• TEXT BLOCK:
Mobile health is loosely defined as the use of mobile devices for health and medicine. Thanks to rapidly advancing mobile technology (such as processing power, connectivity, screen resolution and quality, and worldwide prevalence), the potential use of mobile technology to improve how health care is delivered, administered and monitored is having large and positive implications, especially in developing countries. Mobile health devices and technologies include mobile and smart phones, laptops and tablets, devices to monitor patients, and tele-care devices.
Mobile health for convenience and well-being
The significance of mobile health is apparent in both the developed and the developing world. For those fortunate enough to receive public or private health care in the developed world, devices such as smart phones and tablet computers are offering a new dimension in receiving health care and staying healthy. These devices can be seen as highly important in some aspects, although others merely a more convenient way to stay healthy.
Tablet computers are becoming an ideal tool for doctors to clearly show patients their progress reports without the need to print off the information. Those looking for an easy way to monitor their health are now able to utilize a plethora of mobile applications, such as carbohydrate counters, exercise monitors, health encyclopedias, and symptom searchers. One such application allows people who suffer from diabetes to monitor and manage their blood glucose levels. Although these applications are a great start, legal and ethical implications need to be passed before more authoritative health applications can become available to the public.

• LISTED ENTRIES:
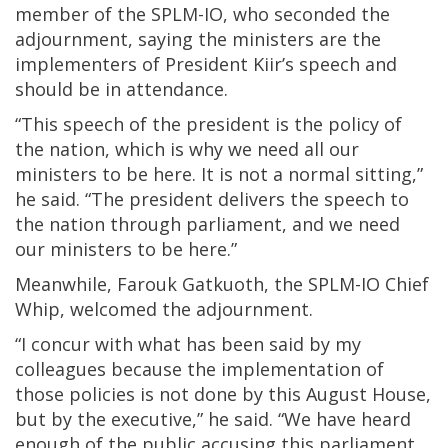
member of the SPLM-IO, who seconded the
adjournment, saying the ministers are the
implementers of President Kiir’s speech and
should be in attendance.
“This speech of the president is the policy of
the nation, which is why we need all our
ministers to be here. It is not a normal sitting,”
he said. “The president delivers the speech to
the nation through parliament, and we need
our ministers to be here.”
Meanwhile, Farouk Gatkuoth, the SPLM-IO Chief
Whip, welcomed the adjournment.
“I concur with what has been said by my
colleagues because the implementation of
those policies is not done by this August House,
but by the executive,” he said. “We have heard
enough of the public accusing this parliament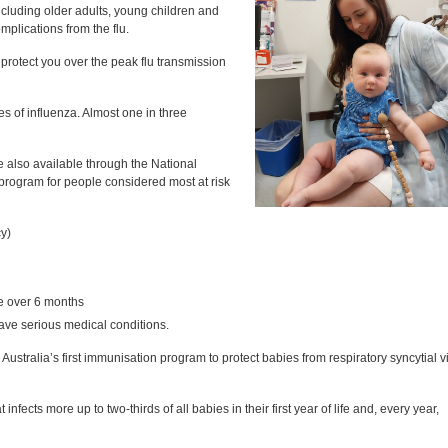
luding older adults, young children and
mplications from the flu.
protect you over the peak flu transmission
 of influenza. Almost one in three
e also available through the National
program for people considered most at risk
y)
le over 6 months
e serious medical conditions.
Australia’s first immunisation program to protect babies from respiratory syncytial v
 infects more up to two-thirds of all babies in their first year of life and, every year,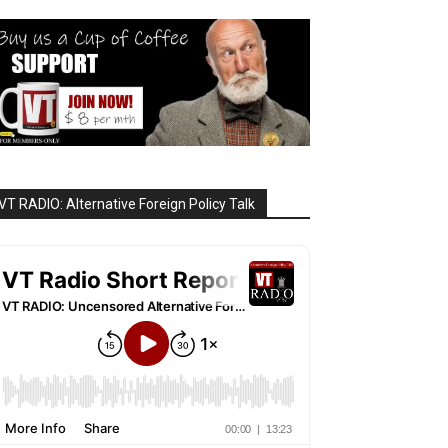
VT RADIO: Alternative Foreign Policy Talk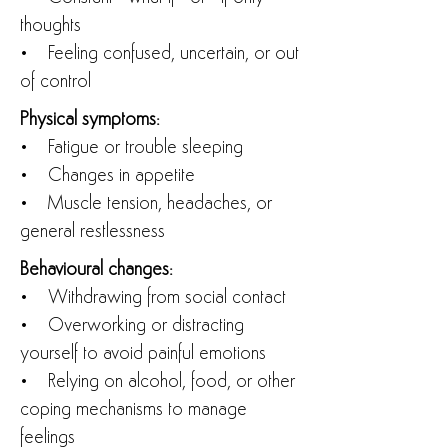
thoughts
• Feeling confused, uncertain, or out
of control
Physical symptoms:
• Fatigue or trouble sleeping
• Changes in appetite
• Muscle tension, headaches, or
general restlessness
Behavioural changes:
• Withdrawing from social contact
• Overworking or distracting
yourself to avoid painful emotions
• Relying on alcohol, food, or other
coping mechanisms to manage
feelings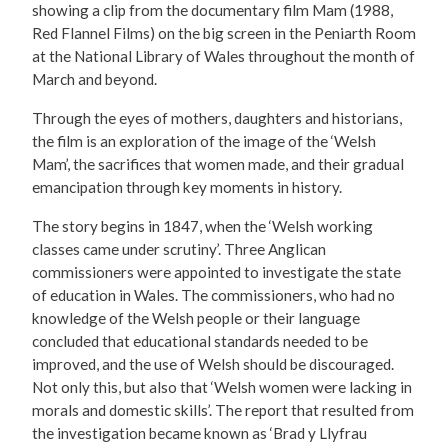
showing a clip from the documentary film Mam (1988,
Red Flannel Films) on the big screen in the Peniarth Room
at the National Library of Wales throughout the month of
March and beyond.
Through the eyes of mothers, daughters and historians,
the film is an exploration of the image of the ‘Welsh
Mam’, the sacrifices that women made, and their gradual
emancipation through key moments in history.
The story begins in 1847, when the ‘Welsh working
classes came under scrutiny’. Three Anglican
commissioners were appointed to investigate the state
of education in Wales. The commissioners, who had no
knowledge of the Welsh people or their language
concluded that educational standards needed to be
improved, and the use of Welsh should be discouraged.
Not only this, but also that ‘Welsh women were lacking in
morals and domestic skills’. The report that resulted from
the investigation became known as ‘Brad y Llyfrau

• WORK TO COMPLETE: Carry on writing the mobile health passage, starting after its last sentence. The data has nothing to do with the mobile health passage.

• ANSWER TO THIS PROBLEM:
The mobile health revolution in the developing world
Mobile devices have recently become popular and widespread in much of the developing world, alongside rapidly improving infrastructure of telecommunications that make mobile contact available and reliable. The implication of this in terms of improving healthcare for developing nations is profound. Not only is it bringing the rise in awareness and knowledge of good health practice and disease prevention, but it also makes health centers and hospitals far more flexible, powerful, up-to-date, and well prepared for outbreaks of disease.
For example, new health initiatives in Uganda and Rwanda allow patients to keep up-to-date with their appointments by SMS, including the sending of test results, education, and appointment reminders. Similar methods are utilized in Africa and India to spread the awareness of HIV/AIDS by phone and text. With education and advice currently high in demand, technology has a significantly positive impact for these nations. Although technology such as this appears crude by Western standards, the importance of its use in developing nations cannot be underestimated. With disposable income levels increasing for the low and middle classes, mobile phone exposure and its use is set to increase.
Mobile health is making real differences around the world, and is positioning to take healthcare into a new era.